Inner city cargo train system in Utrecht

Filed under: Automobiles,Sustainability by Branko Collin @ 1:28 pm

When I was a teenager, I had to bike through the narrow and windy cobblestone streets of a typically Dutch city centre to get to school, and part of that ride was spent waiting behind large, four-ton trucks delivering who knows what. Maybe it was 50 envelopes or a crate of tomatoes. It gave me the time to muse about a system where cargo was off-loaded just outside the city centre to smaller, horse-drawn carts for further distribution.

Although Utrecht-based company Cargohopper ditched the horse, they did implement this scheme for distributing goods to inner city stores to a tee. The small width, 1.25 metre, will surely lead to less irritation for the other road users.

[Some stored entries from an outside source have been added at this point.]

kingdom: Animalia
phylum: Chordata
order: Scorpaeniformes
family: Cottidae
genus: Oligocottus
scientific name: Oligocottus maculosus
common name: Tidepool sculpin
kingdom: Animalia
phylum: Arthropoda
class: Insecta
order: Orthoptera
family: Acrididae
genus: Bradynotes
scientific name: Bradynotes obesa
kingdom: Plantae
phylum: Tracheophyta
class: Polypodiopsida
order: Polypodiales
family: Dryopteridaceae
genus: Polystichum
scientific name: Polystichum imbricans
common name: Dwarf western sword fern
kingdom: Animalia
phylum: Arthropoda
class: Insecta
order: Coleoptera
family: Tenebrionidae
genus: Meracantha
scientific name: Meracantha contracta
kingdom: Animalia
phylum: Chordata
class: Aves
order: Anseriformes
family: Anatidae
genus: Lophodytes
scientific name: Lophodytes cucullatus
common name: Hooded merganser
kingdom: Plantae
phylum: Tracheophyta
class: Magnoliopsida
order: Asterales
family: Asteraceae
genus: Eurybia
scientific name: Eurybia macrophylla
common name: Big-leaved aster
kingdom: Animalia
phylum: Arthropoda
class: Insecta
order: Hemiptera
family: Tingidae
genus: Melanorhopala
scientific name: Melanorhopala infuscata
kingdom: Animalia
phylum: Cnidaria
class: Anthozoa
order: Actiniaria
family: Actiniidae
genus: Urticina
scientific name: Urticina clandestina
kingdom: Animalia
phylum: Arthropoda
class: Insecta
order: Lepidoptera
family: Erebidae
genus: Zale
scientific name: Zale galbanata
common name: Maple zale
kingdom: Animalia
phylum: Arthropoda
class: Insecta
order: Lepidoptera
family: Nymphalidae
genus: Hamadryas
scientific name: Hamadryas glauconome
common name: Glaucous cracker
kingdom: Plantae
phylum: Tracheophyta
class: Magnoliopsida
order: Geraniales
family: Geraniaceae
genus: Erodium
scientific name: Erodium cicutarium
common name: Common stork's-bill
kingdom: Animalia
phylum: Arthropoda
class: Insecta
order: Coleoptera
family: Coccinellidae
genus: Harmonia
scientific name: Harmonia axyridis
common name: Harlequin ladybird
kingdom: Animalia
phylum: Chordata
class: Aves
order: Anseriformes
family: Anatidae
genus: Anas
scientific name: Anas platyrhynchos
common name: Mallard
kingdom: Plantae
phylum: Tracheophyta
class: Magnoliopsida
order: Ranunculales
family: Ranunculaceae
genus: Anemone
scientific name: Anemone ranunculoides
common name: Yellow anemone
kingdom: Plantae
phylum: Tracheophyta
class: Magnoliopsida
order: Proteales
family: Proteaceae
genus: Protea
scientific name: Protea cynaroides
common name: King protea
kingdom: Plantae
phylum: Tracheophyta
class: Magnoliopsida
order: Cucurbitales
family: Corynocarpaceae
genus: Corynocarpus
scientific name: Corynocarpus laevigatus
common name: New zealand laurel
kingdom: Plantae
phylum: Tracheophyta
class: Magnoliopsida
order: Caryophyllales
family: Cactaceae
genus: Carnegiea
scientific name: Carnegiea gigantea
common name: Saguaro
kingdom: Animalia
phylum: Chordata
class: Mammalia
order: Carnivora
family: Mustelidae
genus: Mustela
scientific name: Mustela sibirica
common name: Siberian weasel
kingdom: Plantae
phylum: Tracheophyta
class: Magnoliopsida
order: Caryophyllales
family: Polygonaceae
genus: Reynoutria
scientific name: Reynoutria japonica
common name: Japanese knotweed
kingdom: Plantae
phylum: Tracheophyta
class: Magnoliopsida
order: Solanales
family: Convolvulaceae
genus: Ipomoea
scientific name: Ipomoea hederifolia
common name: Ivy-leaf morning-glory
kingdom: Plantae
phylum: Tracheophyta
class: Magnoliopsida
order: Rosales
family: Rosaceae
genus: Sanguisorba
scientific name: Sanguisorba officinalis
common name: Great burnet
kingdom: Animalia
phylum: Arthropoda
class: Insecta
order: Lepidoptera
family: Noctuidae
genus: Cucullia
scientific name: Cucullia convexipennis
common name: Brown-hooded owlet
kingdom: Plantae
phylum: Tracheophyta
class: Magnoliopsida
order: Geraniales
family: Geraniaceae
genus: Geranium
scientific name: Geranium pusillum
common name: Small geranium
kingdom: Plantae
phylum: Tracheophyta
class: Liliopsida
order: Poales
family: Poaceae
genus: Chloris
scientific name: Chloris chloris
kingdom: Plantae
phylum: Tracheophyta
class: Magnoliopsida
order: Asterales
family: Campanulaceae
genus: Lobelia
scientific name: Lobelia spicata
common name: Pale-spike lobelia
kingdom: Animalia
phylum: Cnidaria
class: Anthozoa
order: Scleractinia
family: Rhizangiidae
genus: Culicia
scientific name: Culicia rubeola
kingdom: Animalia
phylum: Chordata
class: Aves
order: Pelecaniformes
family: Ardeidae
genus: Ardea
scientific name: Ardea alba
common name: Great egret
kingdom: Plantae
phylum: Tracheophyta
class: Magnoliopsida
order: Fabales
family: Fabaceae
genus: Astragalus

Some figures from the company:

Cargohopper is a vehicle that can tow 3 metric tonnes in a linear line by means of a 48 Volt 28 hp electric engine. Its max speed is 20 km/h, but that is more than enough as it is only driving in the inner city of Utrecht and does not do more than 60 kilometres a day.

[…]

Once empty, it collects dry cardboard, paper and empty packaging from shops for recycling, so it never runs empty. In this way, Cargohopper removes up to 100,000 van kilometres from the inner city streets and saves about 30 tonnes of CO2 annually.